Gorham went on to tell the judge that on Jan. 5, 1987, the second man contacted Wydick and told him Curry had confessed to killing Wilkinson and that he had a handwritten confession to prove it. Curry allegedly admitted to Wydick that he had written the confession letter, which was dated Dec. 28, 1986.
Then in an interview with Wydick, Gorham testified that “Michael Curry confessed twice verbally to Lt. Tim Wydick about killing Wilda Wilkinson,” and that Curry “provided detailed information about the crime.”
On Dec. 12, 1989, in an unrelated case, Michael Curry beat his roommate in Bangor nearly to death, a crime for which he did more than 20 years in a Michigan prison.
The day after the beating, Dec. 13, 1989, Wydick received an anonymous letter addressed to him, according to Gorham’s testimony.
“This letter start(ed) by advising ‘almost 41 months have passed, 1,233 days since that fatal hot and humid July night,’” Gorham testified in the probable cause hearing.
“1,233 days is the exact number of days from the date on the letter to the date of Wilda Wilkinson’s death, almost 41 months.
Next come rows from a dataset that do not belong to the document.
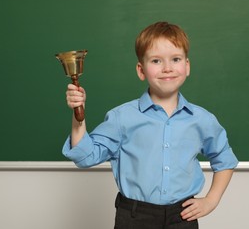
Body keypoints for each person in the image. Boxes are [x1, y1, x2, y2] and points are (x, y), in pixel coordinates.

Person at [62, 21, 238, 229]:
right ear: (141, 70)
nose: (167, 68)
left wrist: (211, 200)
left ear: (187, 66)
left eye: (176, 59)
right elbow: (84, 157)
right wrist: (78, 116)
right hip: (135, 217)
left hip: (181, 217)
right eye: (156, 61)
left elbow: (224, 159)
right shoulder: (122, 118)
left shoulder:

And July was the month that Wilda Wilkinson was killed. The letter dated 12-12 of ’89 also referenced Wilda Wilkinson not having any panties on to make the crime look like it was a rape. Wilda Wilkinson was located with no underwear on at the scene of the crime,” Gorham said.
The MSP forensic lab in Grand Rapids found fingerprints on the letter and identified them as Michael Curry’s.
The MSP Cold Case Team assigned a full-time detective the Wilkinson murder in 2018 and obtained search warrants to monitor Curry’s Facebook page.
According to Gorham’s testimony at the probable cause hearing, Curry posted in June 2018, “I am no angel. If I get pissed I kill,” … “I don’t like witnesses,” and “I have never killed anyone who did not – who didn’t deserve it.”
On Oc. 1, 2018, MSP detectives exhumed Wilkinson’s body. An autopsy performed Oc. 2 concluded the cause of death was asphyxia.
Curry was released from prison in 2017 after serving his sentence for nearly killing his roommate. He had apparently been living in California, which is where MSP cold case detectives arrested him last week.
Wilkinson’s family refused to comment Thursday when asked if they were frustrated the case wasn’t pursued sooner.
An MSP detective pointed to the lack of physical evidence in 1986 to corroborate Curry’s confession decades ago. It’s not clear what, if any, additional evidence detectives have uncovered beyond Facebook posts.
Retired Detective Wydick said it was his understanding that Curry had recently provided a considerably more detailed confession.